(Instructions to follow)
Exactly as written, retype the lines that run from the line holding "فراہم کردہ لوازمے کے مزید، لیکن" through the end of the records below. Do not include pictures.

[Opening Data for the task section]

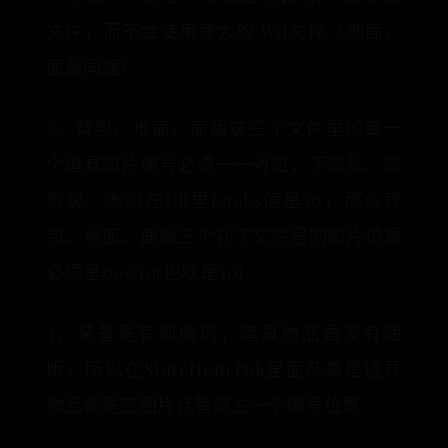
文件，而不会使用盛大的.Wil文件（地面、
面版同理）
2、背包、地面、面版这三个文件里的每一
个道具图片编号必须一一对应，不能乱。举
例说：木剑在DB里Looks值是30，那么背
包、地面、面版三个补丁文件里的图片位置
必须是00030(也就是30)
3、装备是有面版的，道具物品是没有面
版，所以在StateItem.Pak里面凡事是道具
物品都是空图片代替须占一个编号位置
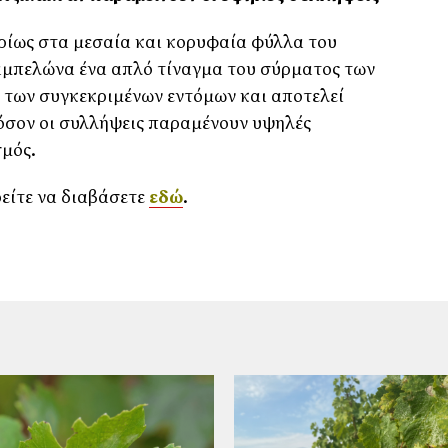
ίως στα μεσαία και κορυφαία φύλλα του
 αμπελώνα ένα απλό τίναγμα του σύρματος των
 των συγκεκριμένων εντόμων και αποτελεί
φόσον οι συλλήψεις παραμένουν υψηλές
μός.
ρείτε να διαβάσετε
εδώ
.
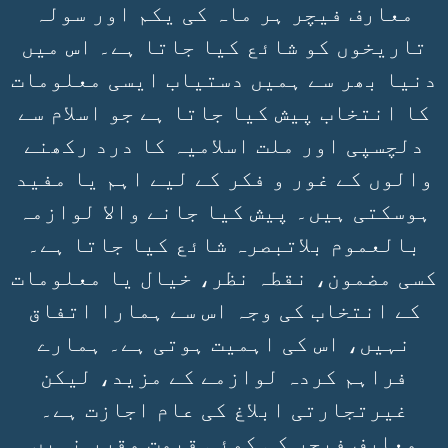
معارف فیچر ہر ماہ کی یکم اور سولہ
تاریخوں کو شائع کیا جاتا ہے۔ اس میں
دنیا بھر سے ہمیں دستیاب ایسی معلومات
کا انتخاب پیش کیا جاتا ہے جو اسلام سے
دلچسپی اور ملت اسلامیہ کا درد رکھنے
والوں کے غور و فکر کے لیے اہم یا مفید
ہوسکتی ہیں۔ پیش کیا جانے والا لوازمہ
بالعموم بلاتبصرہ شائع کیا جاتا ہے۔
کسی مضمون، نقطہ نظر، خیال یا معلومات
کے انتخاب کی وجہ اس سے ہمارا اتفاق
نہیں، اس کی اہمیت ہوتی ہے۔ ہمارے
فراہم کردہ لوازمے کے مزید، لیکن
غیرتجارتی ابلاغ کی عام اجازت ہے۔
معارف فیچر کی کوئی قیمت مقرر نہیں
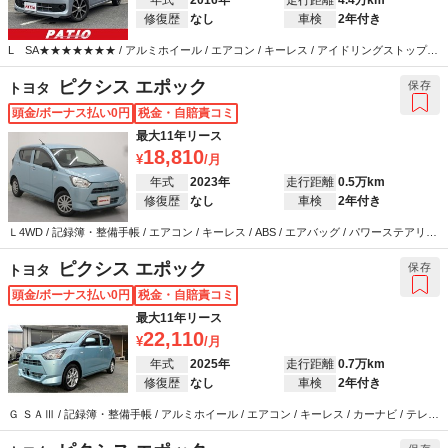
修復歴
なし
車検
2年付き
L SA★★★★★★★ / アルミホイール / エアコン / キーレス / アイドリングストップ /
ETC / 衝突被害軽減システム / ABS / エアバッグ / パワーステアリング / パワーウインド
ウ
ピクシス エポック
保存
トヨタ
頭金/ボーナス払い0円
税金・自賠責コミ
最大11年リース
18,810
年式
2023年
走行距離
0.5万km
修復歴
なし
車検
2年付き
Ｌ4WD / 記録簿・整備手帳 / エアコン / キーレス / ABS / エアバッグ / パワーステアリン
グ / パワーウインドウ
ピクシス エポック
保存
トヨタ
頭金/ボーナス払い0円
税金・自賠責コミ
最大11年リース
22,110
年式
2025年
走行距離
0.7万km
修復歴
なし
車検
2年付き
Ｇ ＳＡⅢ / 記録簿・整備手帳 / アルミホイール / エアコン / キーレス / カーナビ / テレビ
/ ABS / エアバッグ / パワーステアリング / パワーウインドウ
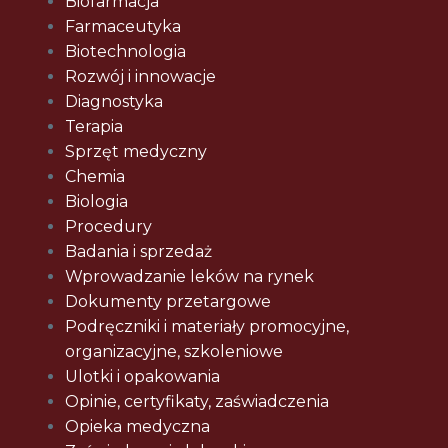
Biofarmacja
Farmaceutyka
Biotechnologia
Rozwój i innowacje
Diagnostyka
Terapia
Sprzęt medyczny
Chemia
Biologia
Procedury
Badania i sprzedaż
Wprowadzanie leków na rynek
Dokumenty przetargowe
Podręczniki i materiały promocyjne,
organizacyjne, szkoleniowe
Ulotki i opakowania
Opinie, certyfikaty, zaświadczenia
Opieka medyczna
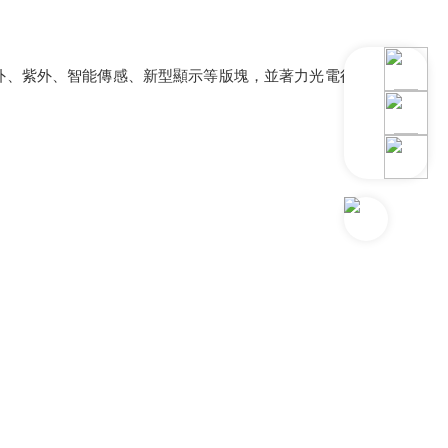
外、紫外、智能傳感、新型顯示等版塊，並著力光電行業和下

[Closing Data for the task section]

(Completed exercise)
فراہم کردہ لوازمے کے مزید، لیکن
غیرتجارتی ابلاغ کی عام اجازت ہے۔
معارف فیچر کی کوئی قیمت مقرر نہیں
修復歴
なし
車検
2年付き
L SA★★★★★★★ / アルミホイール / エアコン / キーレス / アイドリングストップ /
ETC / 衝突被害軽減システム / ABS / エアバッグ / パワーステアリング / パワーウインド
ウ
ピクシス エポック
保存
トヨタ
頭金/ボーナス払い0円
税金・自賠責コミ
最大11年リース
18,810
年式
2023年
走行距離
0.5万km
修復歴
なし
車検
2年付き
Ｌ4WD / 記録簿・整備手帳 / エアコン / キーレス / ABS / エアバッグ / パワーステアリン
グ / パワーウインドウ
ピクシス エポック
保存
トヨタ
頭金/ボーナス払い0円
税金・自賠責コミ
最大11年リース
22,110
年式
2025年
走行距離
0.7万km
修復歴
なし
車検
2年付き
Ｇ ＳＡⅢ / 記録簿・整備手帳 / アルミホイール / エアコン / キーレス / カーナビ / テレビ
/ ABS / エアバッグ / パワーステアリング / パワーウインドウ
Biofarmacja
Farmaceutyka
Biotechnologia
Rozwój i innowacje
Diagnostyka
Terapia
Sprzęt medyczny
Chemia
Biologia
Procedury
Badania i sprzedaż
Wprowadzanie leków na rynek
Dokumenty przetargowe
Podręczniki i materiały promocyjne,
organizacyjne, szkoleniowe
Ulotki i opakowania
Opinie, certyfikaty, zaświadczenia
Opieka medyczna
外、紫外、智能傳感、新型顯示等版塊，並著力光電行業和下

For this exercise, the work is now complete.